L’affetto è rivoluzionario

Dall’epoca in cui abbiamo imparato a dominare il fuoco, l’avanzamento tecnologico non si è mai fermato. Piuttosto si è verificata una accelerazione parabolica che ha travolto lo sviluppo della nostra specie e che negli ultimi decenni ha acquisito proporzioni impossibili da immaginare.

Siamo lo stesso homo sapiens. Quello che faceva le scintille con la selce e la pirite e quello del phone banking. Siamo lo stesso homo sapiens: la stessa specie, la stessa forma mentale. Ma in tutta questa corsa pazza all’evoluzione dei mezzi, qualcosa è rimasto indietro. Qualcosa non si è sviluppato con la stessa velocità, qualcosa è stato considerato meno importante per l’impegno evolutivo, forse perché era intangibile.

Berlino stazione interno

Le rivoluzioni che abbiamo studiato a scuola ci parlano di avanzamento dei mezzi di produzione della società, ci parlano di cambiamento della leadership e di democratizzazione della società, ci parlano di ampliamento dei confini e di sviluppo dei territori. Le rivoluzioni che ci hanno presentato a scuola sono state fatte grazie a grandi condottieri oppure al movimento dei popoli oppressi, a seconda del punto di vista di chi ha scritto quelle storie. Però c’era sempre un movente materiale, di acquisizione di terre, di beni, di tecnologie superiori, di potere. Perfino le rivoluzioni religiose, secondo quanto ci raccontano,  si sono mosse con gli stessi criteri: appropriazione di beni, di potere sulle comunità, di potere sulle coscienze.

E adesso siamo soli. Travolti da tutte queste rivoluzioni storiche, politiche, economiche, religiose, tecnologiche che si sono accumulate. Veloci, veloci, veloci. Siamo veloci nelle nostre risposte. Siamo veloci nelle nostre domande. Ma siamo persi interiormente. E soli.

Non c’è niente di meno rivoluzionario dell’affetto, se lo vediamo nel modo in cui siamo abituati a immaginare le cose.

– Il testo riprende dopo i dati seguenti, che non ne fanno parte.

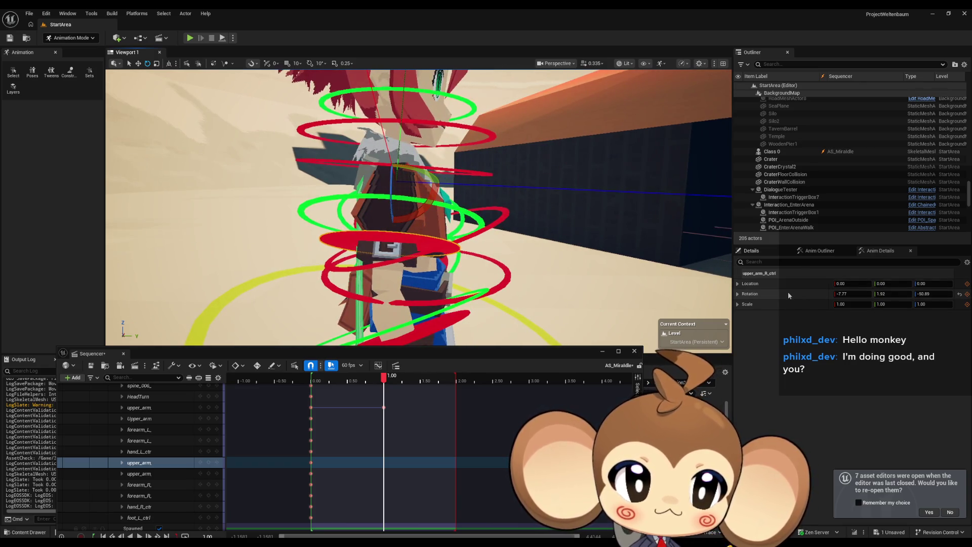
left_click_drag(938, 294, 952, 294)
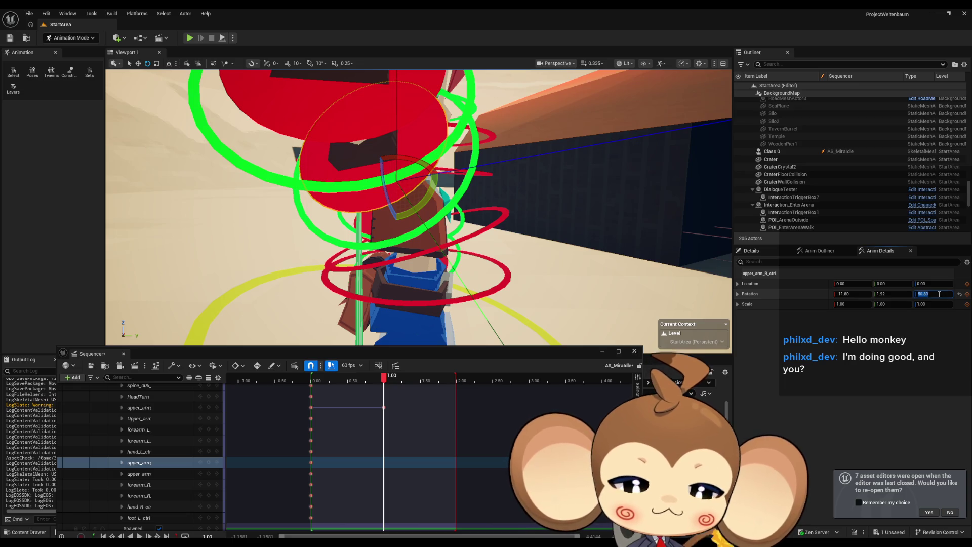
type("-")
key("Return")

Silvia 15 maggio 2010 occhi

E invece oggi non c’è niente come l’affetto che possa farci cambiare rotta o che possa svegliarci. L’affetto e la riconciliazione. Riconciliarsi significa comprendere che chi ci ha danneggiato è uno come noi e comprendere che anche noi, senza volere, a volte danneggiamo gli altri e che l’importante è accorgersene e riparare. In realtà è molto più importante accorgerci di quando danneggiamo che di quando siamo danneggiati, ma questa è un’altra storia. La riconciliazione ci permette di non sentirci più circondati da nemici, ma da persone che sono diverse da noi in tanti aspetti ma che soffrono e gioiscono anche loro, come noi. Sentire l’affetto, mostrare l’affetto per gli altri significa collocare il nostro sguardo in un luogo più interno della nostra coscienza, è un atto intenzionale, non ci viene spontaneo, ha bisogno di un tempo. Non si fa per forza, non si fa per finta. Creare comunità legate dall’affetto, al di là delle possibili e probabili differenze di ogni tipo, è un atto profondamente rivoluzionario ed è l’unico che ci può dirigere verso un futuro di evoluzione di questa specie, di questo homo sapiens che anela da sempre di superare i suoi limiti.